Como he defendido, más allá de la aceptación a ser-afectados o partir desde un agnosticismo metodológico, propongo dejarse-afectar a través de la radicalización de la participación, donde la etnografía constituye un desplazamiento ontológico desde el cual asumimos los mismos riesgos que aquellas personas con las que participamos. Entre los riegos posibles está el de naufragar, aunque bien podría ser esta una manera radical de dejarse llevar, de llegar a esos lugares totalmente inesperados, navegando con las quiebras, en un ejercicio parecido al que describen Rane Willerslev y Christian Suhr respecto al dejarse ir en la fe. Una fe que mantiene la tensión entre la certeza y la duda, no eliminándola, sino abrazándola, permaneciendo en ella, acogiendo las mismas ansiedades existenciales que afectan tanto a la persona religiosa como al antropólogo (Willerslev y Suhr y 2018: 74).
Volviendo a ese recuerdo en la aldea de El Rocío, pensaba que siempre iba a quedarme ahí, mirando extrañado a mi familia, queriendo agarrarme a aquello que percibía como seguro, aferrándome a esa valla, a esos barrotes a los que mi mente cartesiana y kantiana no podían renunciar, pues eran la único que daba sustento a mi realidad.

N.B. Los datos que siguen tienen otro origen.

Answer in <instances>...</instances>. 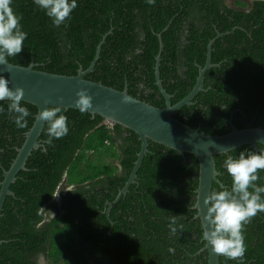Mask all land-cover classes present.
Instances as JSON below:
<instances>
[{
  "label": "trees",
  "instance_id": "trees-1",
  "mask_svg": "<svg viewBox=\"0 0 264 264\" xmlns=\"http://www.w3.org/2000/svg\"><path fill=\"white\" fill-rule=\"evenodd\" d=\"M77 5L70 20L57 28L34 0H12L27 38L22 52L8 61L28 66L34 60L39 70L76 75L80 67L91 65L107 35L86 78L120 90L127 86L131 95L164 107L166 99L156 84L159 34L164 42L161 79L173 104L194 88L199 65L205 66L208 45L216 38L212 62L217 65L206 72L205 90L175 116L211 135L229 133L233 125L264 128V0H237L235 6L226 0H155L152 5L147 0H77ZM9 103L0 101V183L38 112L34 104L21 101L31 115L27 127L18 128L8 113ZM63 109L69 134L44 146L46 151L40 147L32 152L11 185L14 194L4 202L0 264H34L40 253L53 264H208V251H202L203 224L194 207L198 157L149 140L137 182L109 217L106 202L130 178L140 137L121 124L103 123L100 115ZM240 152L264 153L244 145L216 154L220 181H214L212 192L231 189L224 161ZM115 161L122 164V174ZM66 170L75 187L63 195L62 206L50 204ZM258 175L257 186H264V170ZM51 212L56 213L53 218ZM172 216L183 225L175 236L169 230ZM244 235L243 261L220 256V264H264V213L245 226Z\"/></svg>",
  "mask_w": 264,
  "mask_h": 264
},
{
  "label": "water",
  "instance_id": "water-1",
  "mask_svg": "<svg viewBox=\"0 0 264 264\" xmlns=\"http://www.w3.org/2000/svg\"><path fill=\"white\" fill-rule=\"evenodd\" d=\"M222 35L223 33H219L218 37ZM106 37L107 35L99 44L91 65L87 69L80 67L76 75L39 70L36 68L37 63L34 60L28 66L14 64L9 61L8 65H0V75L9 80V87L12 89L16 87L23 88L22 101L34 104L38 108L36 119L33 126L27 131L24 144L18 148L17 157L11 167L5 171V178L0 183V215L7 196L14 194L11 190L12 183L17 180L20 170L26 169L27 161L32 152L41 146L40 136L46 123L37 119L40 111L45 107L54 106H62L65 109H78L74 103L78 98L76 93L79 89L84 88L88 90V94L92 97L93 107L88 112L93 116H102L106 124H121L135 131L141 140V150L130 178L116 200L109 203V205L112 206L120 200L128 192L131 184L136 182L138 170L149 150V140H153L174 148L183 155L189 152L198 157L200 162L199 188L194 207L198 210L197 217L201 219L203 229L205 230V227L210 228L208 222L204 220L207 211L204 199L212 192L214 181H220L218 178L220 172L217 170L215 155L229 152L244 145H249L257 151L264 152V149L258 145L259 143L264 145V128L261 126L239 129L233 125L232 131L229 133L211 135L192 128L175 116L178 110L186 104H191L193 98L200 91L205 90L206 72L217 65L212 62V50L216 38L212 39L208 45L205 66L199 65V76L194 88L187 96L173 104L172 95L167 92L161 79L160 66L164 42L162 34H159L160 50L156 62V84L166 99V105L158 107L131 95L127 86L124 90H120L86 78V75L94 70L100 58ZM125 97L127 102H125ZM205 250L208 251V264H220V256L212 251L211 245L207 241L202 248V251Z\"/></svg>",
  "mask_w": 264,
  "mask_h": 264
},
{
  "label": "clouds",
  "instance_id": "clouds-1",
  "mask_svg": "<svg viewBox=\"0 0 264 264\" xmlns=\"http://www.w3.org/2000/svg\"><path fill=\"white\" fill-rule=\"evenodd\" d=\"M147 3L152 5L155 0H147ZM11 4L12 0H0V65H8V57H16L21 53L27 38V33L22 30V17L15 13ZM34 4L45 11L57 28L66 24L73 10L78 7L77 0H34ZM23 96V88H10L9 80L0 75V101H10L7 110L13 115L18 128H26V118L31 115L21 105ZM76 96L78 98L74 103L82 114L93 107L92 97L87 89H79ZM124 99L127 102V98ZM3 112L4 109L0 107V113ZM63 112L62 106L45 107L40 111L37 119L48 125L47 139L41 143L42 150L46 151L44 146H53L54 140L69 134L68 118ZM224 166L231 177V189L213 191L205 197L207 211L204 220L210 228L205 227L203 239L211 245L215 254L242 262L247 251L245 226L258 213H264V186L256 184L259 171L264 170V153L240 152L238 158L227 156ZM169 230L172 236L178 230L183 231V225L177 224L176 216L170 218Z\"/></svg>",
  "mask_w": 264,
  "mask_h": 264
},
{
  "label": "flooded vegetation",
  "instance_id": "flooded-vegetation-1",
  "mask_svg": "<svg viewBox=\"0 0 264 264\" xmlns=\"http://www.w3.org/2000/svg\"><path fill=\"white\" fill-rule=\"evenodd\" d=\"M253 1V0H252ZM252 1H250V3L252 2ZM226 3L228 4V5H230L229 4V2H228V0H226ZM232 6V5H231ZM250 7H248V9H249ZM103 123H105L104 121H103ZM27 135V134H26ZM40 143H42V140H40ZM24 144V143H23ZM41 147V146H40ZM18 148H20V147H18ZM39 149V148H38ZM18 155V154H17ZM32 155V154H31ZM30 155V156H31ZM17 157V156H16ZM15 160V159H14ZM114 160H112V162H113ZM28 162V161H27ZM117 164H118V166H119V172L122 174V172H123V166H122V164H120V163H118L117 161H115ZM12 165V164H11ZM11 167V166H10ZM8 170V169H7ZM21 171V170H20ZM19 174V173H18ZM138 175V174H137ZM17 177H18V175H17ZM101 177H104V175H102ZM67 178H68V170H66V172H65V175H64V178H63V181L60 183V186H59V189L61 188V185H62V187H64L63 188V190L61 191V194L60 195H58L57 196V192H56V194H55V197H54V199L52 200V202L50 203V204H54V203H57L58 205H60V206H62V200H63V195L66 193V192H68L69 190H71L72 188H74L75 187V185L74 184H70V183H68V181H67ZM137 182V181H136ZM127 183V182H126ZM135 183V182H134ZM110 183H108V185H109ZM111 185H113V186H116V182H113ZM126 185V184H125ZM99 187H100V185H99ZM125 187V186H124ZM123 187V188H124ZM123 188H121V190L123 189ZM58 189V190H59ZM120 190V191H121ZM130 190V189H129ZM128 190V191H129ZM120 191H119V193H120ZM119 193L117 194V196L119 195ZM126 193H128V192H126ZM125 193V194H126ZM117 196H116V198H117ZM124 196V195H123ZM122 196V197H123ZM121 197V198H122ZM116 198L113 200V201H107L106 202V205H108V207H107V211H108V213H109V217H111L110 216V212H111V210L115 207L116 208V206H117V204L119 203V201L121 200V198H120V200H118L114 205H112V206H110L109 205V203H111V202H114L115 200H116ZM121 211H123V209H121ZM118 214H121V212H119ZM56 215V213L55 212H51V215H50V217L51 218H53L54 216ZM49 218H46L45 220H48ZM110 220H111V223H112V226H113V228L115 227V222L112 220V218H110ZM43 224V223H42ZM112 228V229H113ZM127 250V249H126ZM34 260V264H53V263H51L50 262V260H49V258L47 257V255H45L44 253H40L39 255H37V256H35V258L33 259ZM127 263V262H126ZM125 263V264H126Z\"/></svg>",
  "mask_w": 264,
  "mask_h": 264
},
{
  "label": "rangeland",
  "instance_id": "rangeland-1",
  "mask_svg": "<svg viewBox=\"0 0 264 264\" xmlns=\"http://www.w3.org/2000/svg\"><path fill=\"white\" fill-rule=\"evenodd\" d=\"M237 0H228L229 4L232 5V6H235V3H236ZM246 3H250V1L252 0H242ZM64 187H62L61 185V188L57 191V196L61 194V191L63 190Z\"/></svg>",
  "mask_w": 264,
  "mask_h": 264
}]
</instances>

Así afronto cada día mi trabajo de campo, surcando los mares de la experiencia de Dios, esforzándome por lograr esa inmersión experiencial, aceptando esa invitación a abrir mis ojos, mis entrañas y mi corazón a otro mundo, “un perderse a sí mismo que es un adentrarse en el misterio del Dios que se pierde por amor a nosotros” (Melloni 2019: 281). Mediante la práctica de los Ejercicios Espirituales llevados a la vida cotidiana voy transformando mi sensibilidad y mis sentidos (Katzer 2018: 130), y lucho por soltarme y ser capaz de saltar la reja, dejándome atravesar por los efectos y afectos de la alteridad radical, exponiéndome a que sucedan cosas. Dónde acabará este viaje, esta experiencia, dependerá de mi habilidad para dejarme-hacer, y de la intuición que vaya aprendiendo a través de los IED; y, quizás, sea un naufragio desde el que repensar cuestiones vitales y profesionales…
“ideally, this is what allows the ethnographic contingencies that emerge from fieldworks to transform perpetually the very concepts that one uses to describe and analyse these ethnographic materials anthropologically - self experimentation, that is to say, all the way down too.” (Holbraad y Pedersen 2017: 24)
Para concluir, en este texto he expuesto mis argumentos sobre la teoría de la práctica hilvanados con retazos de vivencias etnográficas, abogando por una experimentación metodológica que, aun partiendo de las propuestas de Holbraad y Pedersen, la desborda para ir más allá, aprendiendo de las experiencias etnográficas, transformándonos y considerando aquello que “hacen y dicen como lecciones de las cuales podemos aprender” (Ingold 2020[2018]: 24).